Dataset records

+-------+

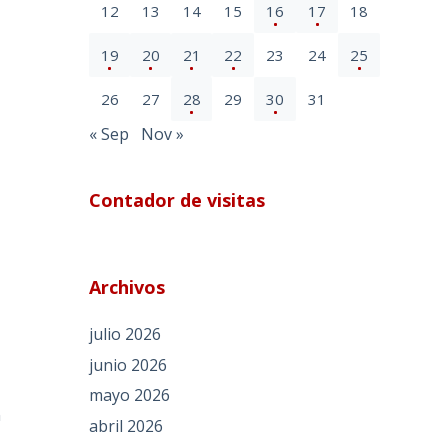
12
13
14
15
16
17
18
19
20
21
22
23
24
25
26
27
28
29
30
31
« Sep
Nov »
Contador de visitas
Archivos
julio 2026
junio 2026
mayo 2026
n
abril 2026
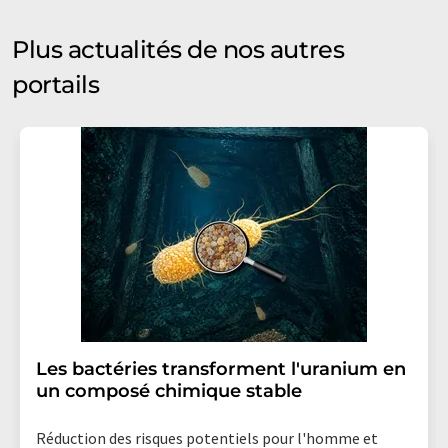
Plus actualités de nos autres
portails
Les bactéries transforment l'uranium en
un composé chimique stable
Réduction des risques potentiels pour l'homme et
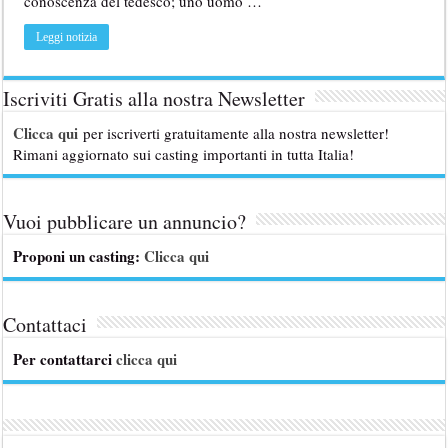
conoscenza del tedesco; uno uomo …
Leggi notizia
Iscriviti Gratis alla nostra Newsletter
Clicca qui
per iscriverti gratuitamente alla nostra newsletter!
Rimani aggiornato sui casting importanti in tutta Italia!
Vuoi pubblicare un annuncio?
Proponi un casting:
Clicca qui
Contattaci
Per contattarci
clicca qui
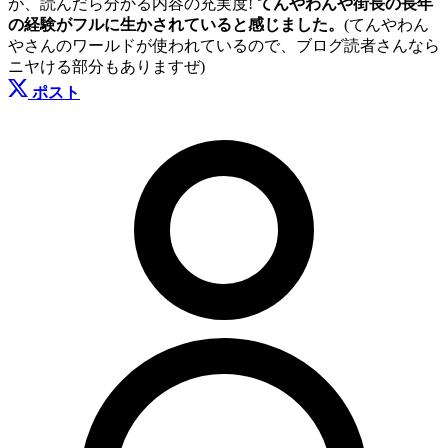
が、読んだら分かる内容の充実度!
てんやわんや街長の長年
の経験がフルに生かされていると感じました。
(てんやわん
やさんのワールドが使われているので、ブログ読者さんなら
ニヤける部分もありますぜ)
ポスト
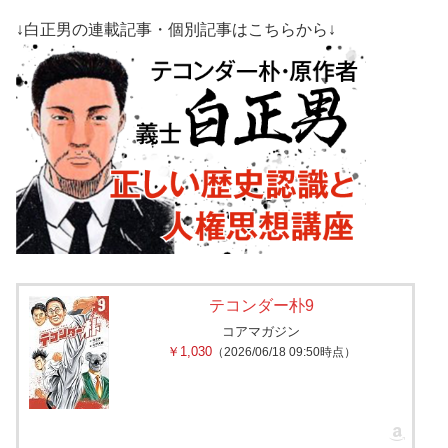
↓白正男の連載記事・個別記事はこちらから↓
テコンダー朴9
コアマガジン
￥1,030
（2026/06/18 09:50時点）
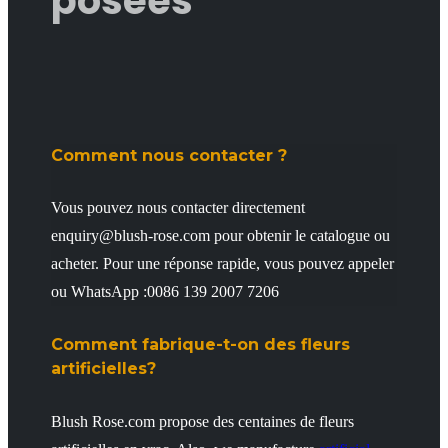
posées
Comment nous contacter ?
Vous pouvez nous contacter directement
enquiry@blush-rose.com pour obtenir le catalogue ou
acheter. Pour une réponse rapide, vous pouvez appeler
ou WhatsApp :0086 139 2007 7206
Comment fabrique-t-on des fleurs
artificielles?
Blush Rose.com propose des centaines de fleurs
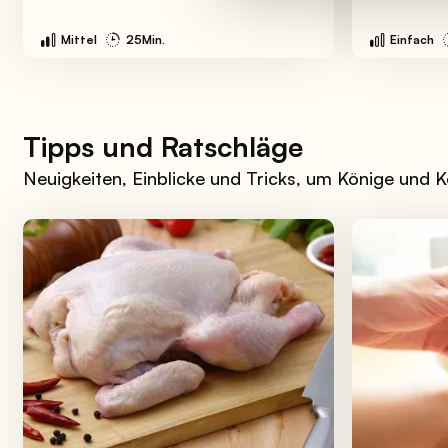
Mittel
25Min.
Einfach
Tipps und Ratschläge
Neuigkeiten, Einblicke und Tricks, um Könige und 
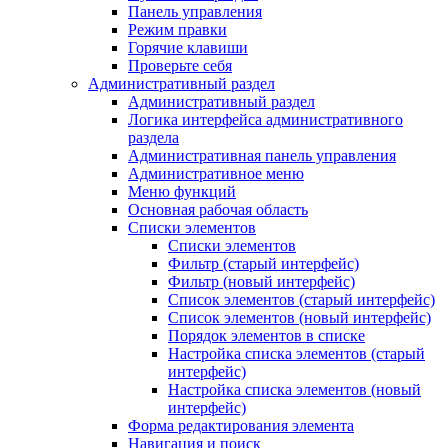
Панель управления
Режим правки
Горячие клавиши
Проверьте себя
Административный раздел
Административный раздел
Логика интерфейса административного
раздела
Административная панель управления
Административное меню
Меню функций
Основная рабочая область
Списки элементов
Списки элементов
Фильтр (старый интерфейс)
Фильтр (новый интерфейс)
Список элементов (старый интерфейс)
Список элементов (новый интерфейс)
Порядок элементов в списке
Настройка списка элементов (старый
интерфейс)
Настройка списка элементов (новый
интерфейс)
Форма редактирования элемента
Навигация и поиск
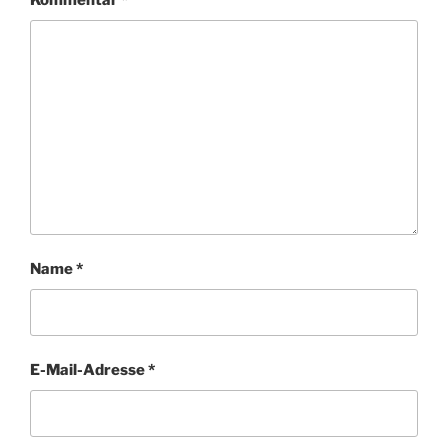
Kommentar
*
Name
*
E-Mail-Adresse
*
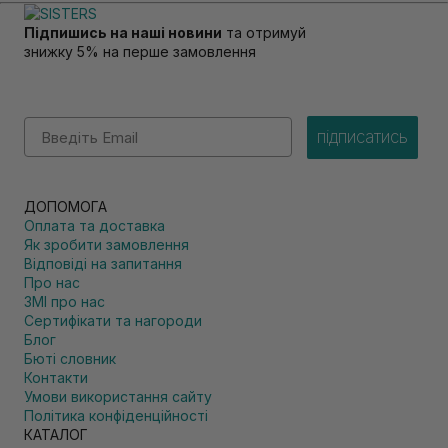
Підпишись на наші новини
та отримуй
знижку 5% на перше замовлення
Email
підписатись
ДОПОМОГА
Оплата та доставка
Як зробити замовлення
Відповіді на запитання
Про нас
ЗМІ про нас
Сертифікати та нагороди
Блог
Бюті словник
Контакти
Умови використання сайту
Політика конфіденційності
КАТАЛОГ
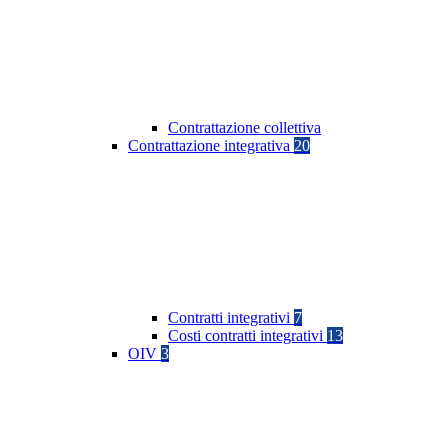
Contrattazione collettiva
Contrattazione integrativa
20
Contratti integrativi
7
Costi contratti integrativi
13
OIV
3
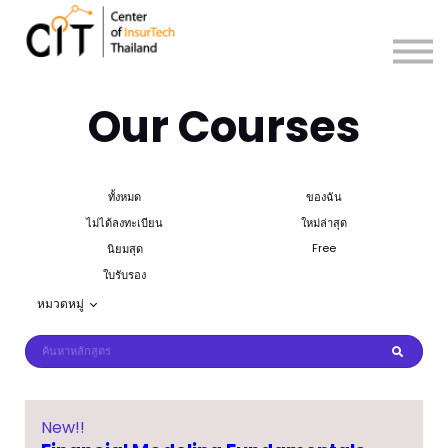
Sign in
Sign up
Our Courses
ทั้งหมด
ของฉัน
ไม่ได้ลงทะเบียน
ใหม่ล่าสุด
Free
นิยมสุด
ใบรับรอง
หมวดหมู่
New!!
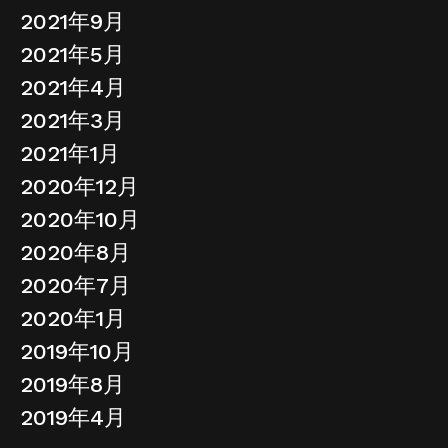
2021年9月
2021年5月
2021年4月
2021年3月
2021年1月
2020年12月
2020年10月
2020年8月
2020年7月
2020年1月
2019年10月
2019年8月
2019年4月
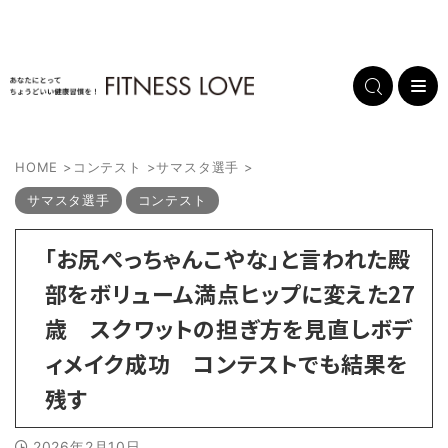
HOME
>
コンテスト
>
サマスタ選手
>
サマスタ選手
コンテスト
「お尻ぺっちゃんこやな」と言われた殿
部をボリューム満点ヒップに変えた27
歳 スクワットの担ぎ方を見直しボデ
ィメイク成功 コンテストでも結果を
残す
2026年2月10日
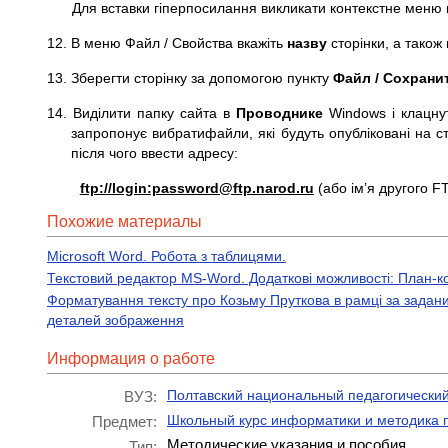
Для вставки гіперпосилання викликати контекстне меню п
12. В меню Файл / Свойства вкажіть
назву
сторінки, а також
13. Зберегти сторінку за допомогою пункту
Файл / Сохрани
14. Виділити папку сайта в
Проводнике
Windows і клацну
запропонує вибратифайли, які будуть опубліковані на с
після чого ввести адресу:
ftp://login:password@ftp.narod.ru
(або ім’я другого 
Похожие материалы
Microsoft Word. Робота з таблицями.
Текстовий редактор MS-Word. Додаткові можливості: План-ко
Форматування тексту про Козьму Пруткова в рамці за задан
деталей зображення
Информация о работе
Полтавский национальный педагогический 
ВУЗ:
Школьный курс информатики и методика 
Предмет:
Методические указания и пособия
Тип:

+-------+

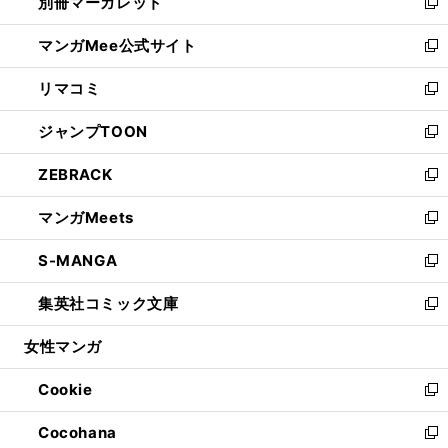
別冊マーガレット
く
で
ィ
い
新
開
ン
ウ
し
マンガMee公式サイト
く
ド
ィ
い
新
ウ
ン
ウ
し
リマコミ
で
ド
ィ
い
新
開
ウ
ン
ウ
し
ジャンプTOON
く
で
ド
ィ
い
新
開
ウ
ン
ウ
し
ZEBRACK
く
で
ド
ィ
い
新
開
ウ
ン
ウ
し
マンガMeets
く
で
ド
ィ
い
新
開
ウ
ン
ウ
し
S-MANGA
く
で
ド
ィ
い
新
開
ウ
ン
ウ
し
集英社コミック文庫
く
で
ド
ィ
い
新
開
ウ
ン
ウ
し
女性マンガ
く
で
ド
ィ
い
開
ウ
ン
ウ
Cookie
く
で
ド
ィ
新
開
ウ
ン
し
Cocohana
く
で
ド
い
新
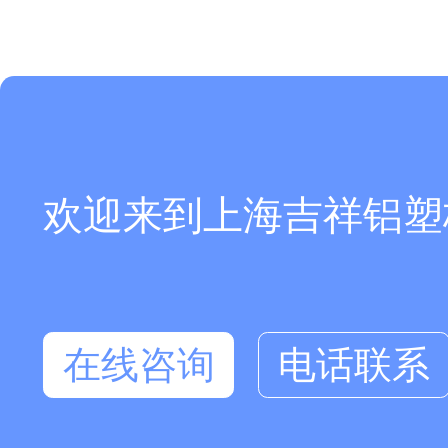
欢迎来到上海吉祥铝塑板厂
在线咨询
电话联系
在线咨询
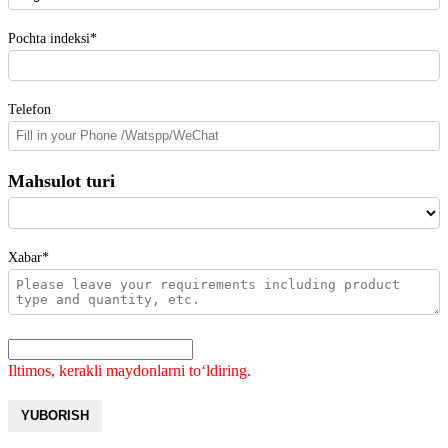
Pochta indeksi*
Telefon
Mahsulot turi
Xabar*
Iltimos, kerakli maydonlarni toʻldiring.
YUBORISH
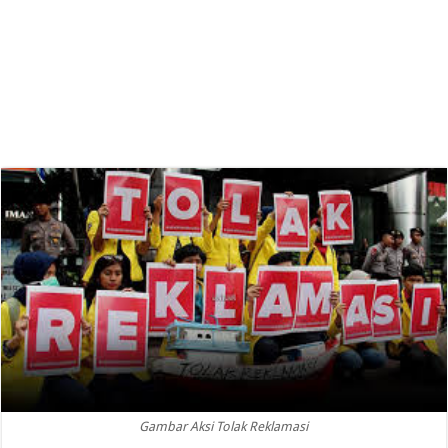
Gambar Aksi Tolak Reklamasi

+-------+

Repeat the part of the entries that starts with the line containing "Pochta indeksi*" and ends with the line containing "Gambar Aksi Tolak Reklamasi", including both of those lines, word for word. Leave the pictures out of your answer.

▸ Answer to this problem
Pochta indeksi*
Telefon
Mahsulot turi
Xabar*
Iltimos, kerakli maydonlarni toʻldiring.
YUBORISH
Gambar Aksi Tolak Reklamasi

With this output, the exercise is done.